RECORDS FOR PROCESSING:
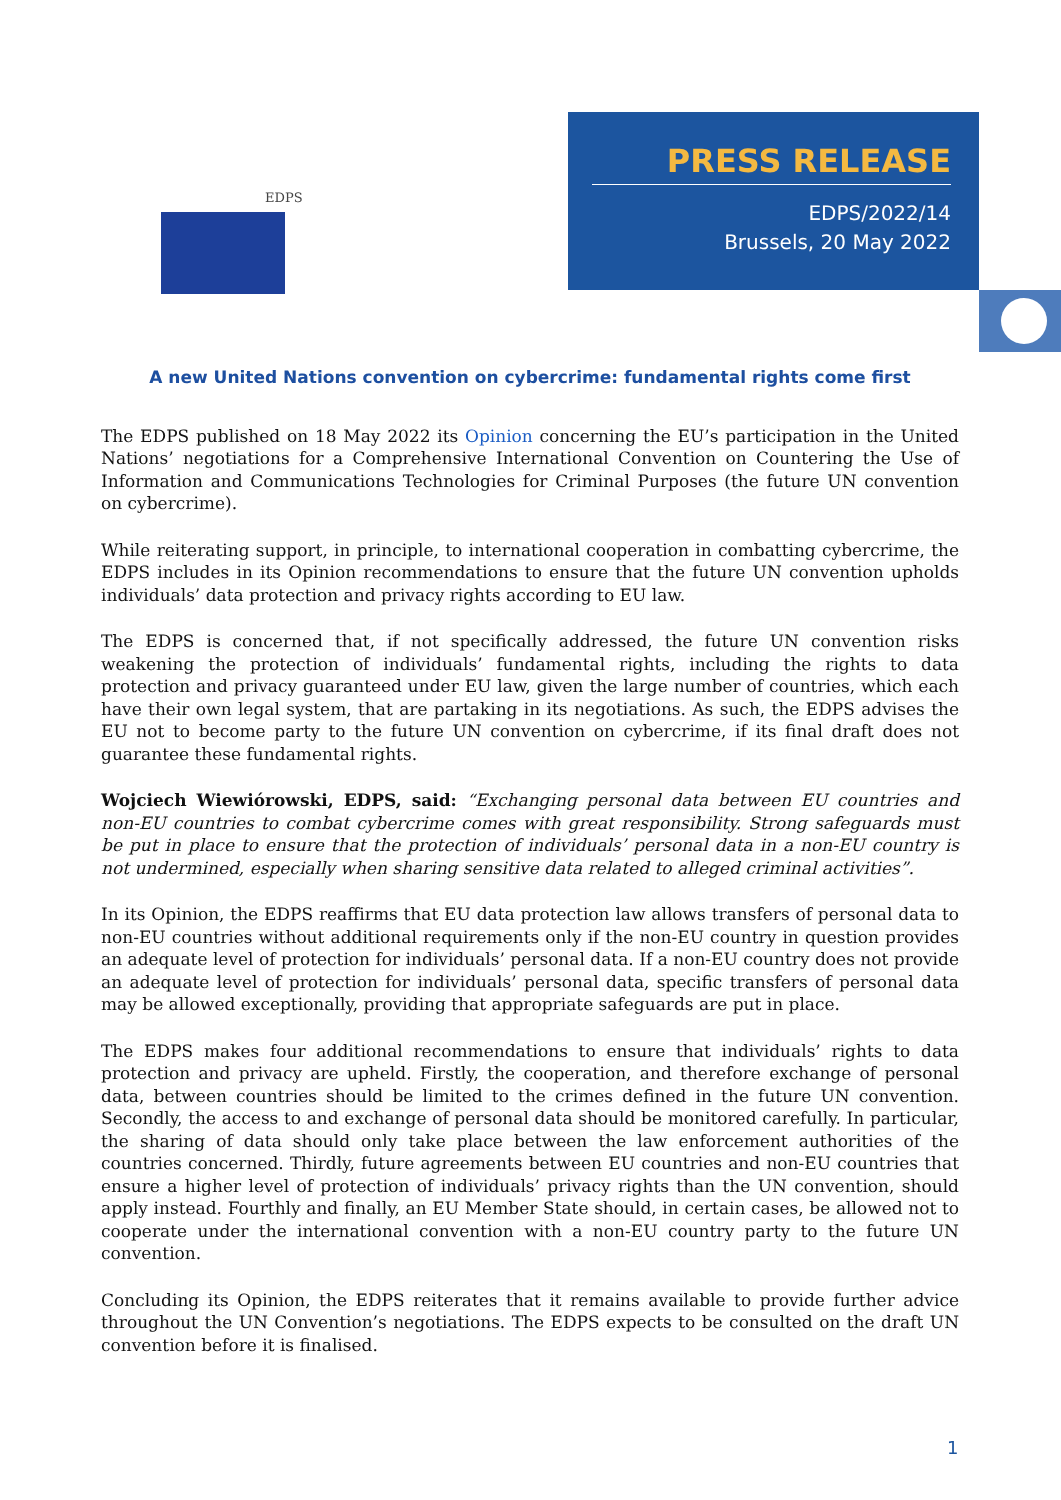EDPS
PRESS RELEASE
EDPS/2022/14
Brussels, 20 May 2022
A new United Nations convention on cybercrime: fundamental rights come first
The EDPS published on 18 May 2022 its Opinion concerning the EU’s participation in the United Nations’ negotiations for a Comprehensive International Convention on Countering the Use of Information and Communications Technologies for Criminal Purposes (the future UN convention on cybercrime).
While reiterating support, in principle, to international cooperation in combatting cybercrime, the EDPS includes in its Opinion recommendations to ensure that the future UN convention upholds individuals’ data protection and privacy rights according to EU law.
The EDPS is concerned that, if not specifically addressed, the future UN convention risks weakening the protection of individuals’ fundamental rights, including the rights to data protection and privacy guaranteed under EU law, given the large number of countries, which each have their own legal system, that are partaking in its negotiations. As such, the EDPS advises the EU not to become party to the future UN convention on cybercrime, if its final draft does not guarantee these fundamental rights.
Wojciech Wiewiórowski, EDPS, said: “Exchanging personal data between EU countries and non-EU countries to combat cybercrime comes with great responsibility. Strong safeguards must be put in place to ensure that the protection of individuals’ personal data in a non-EU country is not undermined, especially when sharing sensitive data related to alleged criminal activities”.
In its Opinion, the EDPS reaffirms that EU data protection law allows transfers of personal data to non-EU countries without additional requirements only if the non-EU country in question provides an adequate level of protection for individuals’ personal data. If a non-EU country does not provide an adequate level of protection for individuals’ personal data, specific transfers of personal data may be allowed exceptionally, providing that appropriate safeguards are put in place.
The EDPS makes four additional recommendations to ensure that individuals’ rights to data protection and privacy are upheld. Firstly, the cooperation, and therefore exchange of personal data, between countries should be limited to the crimes defined in the future UN convention. Secondly, the access to and exchange of personal data should be monitored carefully. In particular, the sharing of data should only take place between the law enforcement authorities of the countries concerned. Thirdly, future agreements between EU countries and non-EU countries that ensure a higher level of protection of individuals’ privacy rights than the UN convention, should apply instead. Fourthly and finally, an EU Member State should, in certain cases, be allowed not to cooperate under the international convention with a non-EU country party to the future UN convention.
Concluding its Opinion, the EDPS reiterates that it remains available to provide further advice throughout the UN Convention’s negotiations. The EDPS expects to be consulted on the draft UN convention before it is finalised.
1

ABOUT THIS TASK:
Your answer should consist of the lines from the line with "A new United" to the line with "While reiterating support, in" above, repeated exactly, both ends included.

EXPECTED OUTPUT:
A new United Nations convention on cybercrime: fundamental rights come first
The EDPS published on 18 May 2022 its Opinion concerning the EU’s participation in the United Nations’ negotiations for a Comprehensive International Convention on Countering the Use of Information and Communications Technologies for Criminal Purposes (the future UN convention on cybercrime).
While reiterating support, in principle, to international cooperation in combatting cybercrime, the EDPS includes in its Opinion recommendations to ensure that the future UN convention upholds individuals’ data protection and privacy rights according to EU law.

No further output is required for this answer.